> _Dataset entries_
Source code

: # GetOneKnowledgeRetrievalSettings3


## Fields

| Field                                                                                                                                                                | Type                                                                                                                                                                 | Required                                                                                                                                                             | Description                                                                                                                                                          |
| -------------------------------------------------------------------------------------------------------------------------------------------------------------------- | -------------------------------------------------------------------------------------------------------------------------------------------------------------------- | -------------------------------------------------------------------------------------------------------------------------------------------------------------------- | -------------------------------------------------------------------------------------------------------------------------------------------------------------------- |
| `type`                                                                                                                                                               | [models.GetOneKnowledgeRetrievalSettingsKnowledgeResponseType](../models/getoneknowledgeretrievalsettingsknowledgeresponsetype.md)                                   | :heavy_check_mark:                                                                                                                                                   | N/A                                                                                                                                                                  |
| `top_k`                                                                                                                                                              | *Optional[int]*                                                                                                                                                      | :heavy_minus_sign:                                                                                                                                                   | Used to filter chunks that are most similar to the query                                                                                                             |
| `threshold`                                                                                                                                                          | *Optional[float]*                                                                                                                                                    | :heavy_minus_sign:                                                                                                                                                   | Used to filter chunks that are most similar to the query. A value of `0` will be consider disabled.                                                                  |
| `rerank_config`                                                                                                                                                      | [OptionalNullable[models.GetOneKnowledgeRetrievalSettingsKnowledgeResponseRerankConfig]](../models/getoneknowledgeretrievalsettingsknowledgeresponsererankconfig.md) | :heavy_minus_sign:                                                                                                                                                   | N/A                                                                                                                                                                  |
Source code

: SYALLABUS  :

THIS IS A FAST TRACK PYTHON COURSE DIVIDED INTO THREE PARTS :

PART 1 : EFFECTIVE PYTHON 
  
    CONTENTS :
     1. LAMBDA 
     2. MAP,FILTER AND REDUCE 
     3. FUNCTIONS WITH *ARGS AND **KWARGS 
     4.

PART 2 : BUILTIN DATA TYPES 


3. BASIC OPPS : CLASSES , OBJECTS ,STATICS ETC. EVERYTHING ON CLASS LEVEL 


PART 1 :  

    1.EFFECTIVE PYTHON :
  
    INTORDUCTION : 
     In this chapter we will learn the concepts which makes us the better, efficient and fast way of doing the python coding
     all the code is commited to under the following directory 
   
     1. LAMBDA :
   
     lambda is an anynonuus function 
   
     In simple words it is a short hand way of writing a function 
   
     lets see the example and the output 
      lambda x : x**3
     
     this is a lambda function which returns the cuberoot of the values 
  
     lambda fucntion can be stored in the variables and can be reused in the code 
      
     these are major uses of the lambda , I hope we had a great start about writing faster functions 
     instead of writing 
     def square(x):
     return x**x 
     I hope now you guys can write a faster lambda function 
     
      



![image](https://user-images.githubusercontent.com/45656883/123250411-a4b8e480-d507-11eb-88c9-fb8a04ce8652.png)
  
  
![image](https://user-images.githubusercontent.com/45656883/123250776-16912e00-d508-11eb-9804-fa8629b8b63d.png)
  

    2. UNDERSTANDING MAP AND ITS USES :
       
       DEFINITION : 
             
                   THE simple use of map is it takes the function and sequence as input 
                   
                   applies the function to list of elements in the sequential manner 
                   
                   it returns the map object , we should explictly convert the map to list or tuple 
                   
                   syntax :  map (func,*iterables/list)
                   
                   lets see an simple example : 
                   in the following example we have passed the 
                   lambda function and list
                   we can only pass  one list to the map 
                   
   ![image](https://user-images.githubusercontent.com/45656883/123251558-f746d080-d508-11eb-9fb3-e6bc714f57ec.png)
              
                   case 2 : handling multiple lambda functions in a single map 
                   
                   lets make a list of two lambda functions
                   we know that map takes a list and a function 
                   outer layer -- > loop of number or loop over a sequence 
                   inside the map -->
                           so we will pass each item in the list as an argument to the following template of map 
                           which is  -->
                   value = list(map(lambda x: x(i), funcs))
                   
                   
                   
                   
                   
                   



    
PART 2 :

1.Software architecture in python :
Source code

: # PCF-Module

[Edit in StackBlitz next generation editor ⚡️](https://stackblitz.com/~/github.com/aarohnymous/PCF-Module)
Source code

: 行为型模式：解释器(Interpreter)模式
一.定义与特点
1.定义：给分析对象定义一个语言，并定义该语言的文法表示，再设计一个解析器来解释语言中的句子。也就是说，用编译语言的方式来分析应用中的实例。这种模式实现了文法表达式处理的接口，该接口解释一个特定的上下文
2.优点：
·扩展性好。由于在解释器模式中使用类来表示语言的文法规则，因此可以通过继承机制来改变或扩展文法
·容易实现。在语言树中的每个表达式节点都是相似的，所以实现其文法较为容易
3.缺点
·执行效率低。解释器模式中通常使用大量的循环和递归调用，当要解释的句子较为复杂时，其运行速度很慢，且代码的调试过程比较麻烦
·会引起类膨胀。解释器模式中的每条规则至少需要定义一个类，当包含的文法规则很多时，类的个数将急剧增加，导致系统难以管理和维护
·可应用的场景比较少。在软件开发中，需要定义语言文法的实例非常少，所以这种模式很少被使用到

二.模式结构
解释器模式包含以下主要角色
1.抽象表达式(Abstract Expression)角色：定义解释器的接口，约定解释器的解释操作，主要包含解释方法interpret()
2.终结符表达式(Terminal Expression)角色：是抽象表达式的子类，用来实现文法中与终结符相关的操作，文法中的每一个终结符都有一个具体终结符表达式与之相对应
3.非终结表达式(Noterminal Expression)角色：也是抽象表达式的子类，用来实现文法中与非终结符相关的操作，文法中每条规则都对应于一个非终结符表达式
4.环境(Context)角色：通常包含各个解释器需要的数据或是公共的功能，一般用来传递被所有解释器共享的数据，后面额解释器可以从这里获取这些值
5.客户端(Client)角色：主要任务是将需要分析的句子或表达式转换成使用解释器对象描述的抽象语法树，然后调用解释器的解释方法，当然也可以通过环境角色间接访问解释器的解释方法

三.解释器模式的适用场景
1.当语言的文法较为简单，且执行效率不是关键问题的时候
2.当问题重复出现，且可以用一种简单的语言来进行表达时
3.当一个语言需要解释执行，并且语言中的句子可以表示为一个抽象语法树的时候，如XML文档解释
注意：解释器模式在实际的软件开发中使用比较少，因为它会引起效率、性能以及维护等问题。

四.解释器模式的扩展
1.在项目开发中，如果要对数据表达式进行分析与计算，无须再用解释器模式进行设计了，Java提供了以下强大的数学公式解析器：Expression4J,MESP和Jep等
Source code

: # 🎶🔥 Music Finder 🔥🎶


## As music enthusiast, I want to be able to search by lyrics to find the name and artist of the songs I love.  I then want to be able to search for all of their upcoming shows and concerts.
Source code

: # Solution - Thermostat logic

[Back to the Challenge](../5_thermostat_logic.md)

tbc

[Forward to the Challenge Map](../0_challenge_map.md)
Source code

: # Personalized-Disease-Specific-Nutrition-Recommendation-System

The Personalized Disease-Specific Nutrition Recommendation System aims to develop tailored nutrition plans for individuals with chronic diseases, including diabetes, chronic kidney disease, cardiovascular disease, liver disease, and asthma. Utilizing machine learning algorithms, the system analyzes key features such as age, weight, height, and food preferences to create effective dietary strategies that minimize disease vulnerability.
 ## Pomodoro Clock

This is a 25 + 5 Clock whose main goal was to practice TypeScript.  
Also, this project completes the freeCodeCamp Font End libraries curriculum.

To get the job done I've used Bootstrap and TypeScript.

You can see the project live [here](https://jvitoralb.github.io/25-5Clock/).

> _Exercise aim_
Copy every record above character for character, with nothing changed or left out.

> _Result_
Source code

: # GetOneKnowledgeRetrievalSettings3


## Fields

| Field                                                                                                                                                                | Type                                                                                                                                                                 | Required                                                                                                                                                             | Description                                                                                                                                                          |
| -------------------------------------------------------------------------------------------------------------------------------------------------------------------- | -------------------------------------------------------------------------------------------------------------------------------------------------------------------- | -------------------------------------------------------------------------------------------------------------------------------------------------------------------- | -------------------------------------------------------------------------------------------------------------------------------------------------------------------- |
| `type`                                                                                                                                                               | [models.GetOneKnowledgeRetrievalSettingsKnowledgeResponseType](../models/getoneknowledgeretrievalsettingsknowledgeresponsetype.md)                                   | :heavy_check_mark:                                                                                                                                                   | N/A                                                                                                                                                                  |
| `top_k`                                                                                                                                                              | *Optional[int]*                                                                                                                                                      | :heavy_minus_sign:                                                                                                                                                   | Used to filter chunks that are most similar to the query                                                                                                             |
| `threshold`                                                                                                                                                          | *Optional[float]*                                                                                                                                                    | :heavy_minus_sign:                                                                                                                                                   | Used to filter chunks that are most similar to the query. A value of `0` will be consider disabled.                                                                  |
| `rerank_config`                                                                                                                                                      | [OptionalNullable[models.GetOneKnowledgeRetrievalSettingsKnowledgeResponseRerankConfig]](../models/getoneknowledgeretrievalsettingsknowledgeresponsererankconfig.md) | :heavy_minus_sign:                                                                                                                                                   | N/A                                                                                                                                                                  |
Source code

: SYALLABUS  :

THIS IS A FAST TRACK PYTHON COURSE DIVIDED INTO THREE PARTS :

PART 1 : EFFECTIVE PYTHON 
  
    CONTENTS :
     1. LAMBDA 
     2. MAP,FILTER AND REDUCE 
     3. FUNCTIONS WITH *ARGS AND **KWARGS 
     4.

PART 2 : BUILTIN DATA TYPES 


3. BASIC OPPS : CLASSES , OBJECTS ,STATICS ETC. EVERYTHING ON CLASS LEVEL 


PART 1 :  

    1.EFFECTIVE PYTHON :
  
    INTORDUCTION : 
     In this chapter we will learn the concepts which makes us the better, efficient and fast way of doing the python coding
     all the code is commited to under the following directory 
   
     1. LAMBDA :
   
     lambda is an anynonuus function 
   
     In simple words it is a short hand way of writing a function 
   
     lets see the example and the output 
      lambda x : x**3
     
     this is a lambda function which returns the cuberoot of the values 
  
     lambda fucntion can be stored in the variables and can be reused in the code 
      
     these are major uses of the lambda , I hope we had a great start about writing faster functions 
     instead of writing 
     def square(x):
     return x**x 
     I hope now you guys can write a faster lambda function 
     
      



![image](https://user-images.githubusercontent.com/45656883/123250411-a4b8e480-d507-11eb-88c9-fb8a04ce8652.png)
  
  
![image](https://user-images.githubusercontent.com/45656883/123250776-16912e00-d508-11eb-9804-fa8629b8b63d.png)
  

    2. UNDERSTANDING MAP AND ITS USES :
       
       DEFINITION : 
             
                   THE simple use of map is it takes the function and sequence as input 
                   
                   applies the function to list of elements in the sequential manner 
                   
                   it returns the map object , we should explictly convert the map to list or tuple 
                   
                   syntax :  map (func,*iterables/list)
                   
                   lets see an simple example : 
                   in the following example we have passed the 
                   lambda function and list
                   we can only pass  one list to the map 
                   
   ![image](https://user-images.githubusercontent.com/45656883/123251558-f746d080-d508-11eb-9fb3-e6bc714f57ec.png)
              
                   case 2 : handling multiple lambda functions in a single map 
                   
                   lets make a list of two lambda functions
                   we know that map takes a list and a function 
                   outer layer -- > loop of number or loop over a sequence 
                   inside the map -->
                           so we will pass each item in the list as an argument to the following template of map 
                           which is  -->
                   value = list(map(lambda x: x(i), funcs))
                   
                   
                   
                   
                   
                   



    
PART 2 :

1.Software architecture in python :
Source code

: # PCF-Module

[Edit in StackBlitz next generation editor ⚡️](https://stackblitz.com/~/github.com/aarohnymous/PCF-Module)
Source code

: 行为型模式：解释器(Interpreter)模式
一.定义与特点
1.定义：给分析对象定义一个语言，并定义该语言的文法表示，再设计一个解析器来解释语言中的句子。也就是说，用编译语言的方式来分析应用中的实例。这种模式实现了文法表达式处理的接口，该接口解释一个特定的上下文
2.优点：
·扩展性好。由于在解释器模式中使用类来表示语言的文法规则，因此可以通过继承机制来改变或扩展文法
·容易实现。在语言树中的每个表达式节点都是相似的，所以实现其文法较为容易
3.缺点
·执行效率低。解释器模式中通常使用大量的循环和递归调用，当要解释的句子较为复杂时，其运行速度很慢，且代码的调试过程比较麻烦
·会引起类膨胀。解释器模式中的每条规则至少需要定义一个类，当包含的文法规则很多时，类的个数将急剧增加，导致系统难以管理和维护
·可应用的场景比较少。在软件开发中，需要定义语言文法的实例非常少，所以这种模式很少被使用到

二.模式结构
解释器模式包含以下主要角色
1.抽象表达式(Abstract Expression)角色：定义解释器的接口，约定解释器的解释操作，主要包含解释方法interpret()
2.终结符表达式(Terminal Expression)角色：是抽象表达式的子类，用来实现文法中与终结符相关的操作，文法中的每一个终结符都有一个具体终结符表达式与之相对应
3.非终结表达式(Noterminal Expression)角色：也是抽象表达式的子类，用来实现文法中与非终结符相关的操作，文法中每条规则都对应于一个非终结符表达式
4.环境(Context)角色：通常包含各个解释器需要的数据或是公共的功能，一般用来传递被所有解释器共享的数据，后面额解释器可以从这里获取这些值
5.客户端(Client)角色：主要任务是将需要分析的句子或表达式转换成使用解释器对象描述的抽象语法树，然后调用解释器的解释方法，当然也可以通过环境角色间接访问解释器的解释方法

三.解释器模式的适用场景
1.当语言的文法较为简单，且执行效率不是关键问题的时候
2.当问题重复出现，且可以用一种简单的语言来进行表达时
3.当一个语言需要解释执行，并且语言中的句子可以表示为一个抽象语法树的时候，如XML文档解释
注意：解释器模式在实际的软件开发中使用比较少，因为它会引起效率、性能以及维护等问题。

四.解释器模式的扩展
1.在项目开发中，如果要对数据表达式进行分析与计算，无须再用解释器模式进行设计了，Java提供了以下强大的数学公式解析器：Expression4J,MESP和Jep等
Source code

: # 🎶🔥 Music Finder 🔥🎶


## As music enthusiast, I want to be able to search by lyrics to find the name and artist of the songs I love.  I then want to be able to search for all of their upcoming shows and concerts.
Source code

: # Solution - Thermostat logic

[Back to the Challenge](../5_thermostat_logic.md)

tbc

[Forward to the Challenge Map](../0_challenge_map.md)
Source code

: # Personalized-Disease-Specific-Nutrition-Recommendation-System

The Personalized Disease-Specific Nutrition Recommendation System aims to develop tailored nutrition plans for individuals with chronic diseases, including diabetes, chronic kidney disease, cardiovascular disease, liver disease, and asthma. Utilizing machine learning algorithms, the system analyzes key features such as age, weight, height, and food preferences to create effective dietary strategies that minimize disease vulnerability.
 ## Pomodoro Clock

This is a 25 + 5 Clock whose main goal was to practice TypeScript.  
Also, this project completes the freeCodeCamp Font End libraries curriculum.

To get the job done I've used Bootstrap and TypeScript.

You can see the project live [here](https://jvitoralb.github.io/25-5Clock/).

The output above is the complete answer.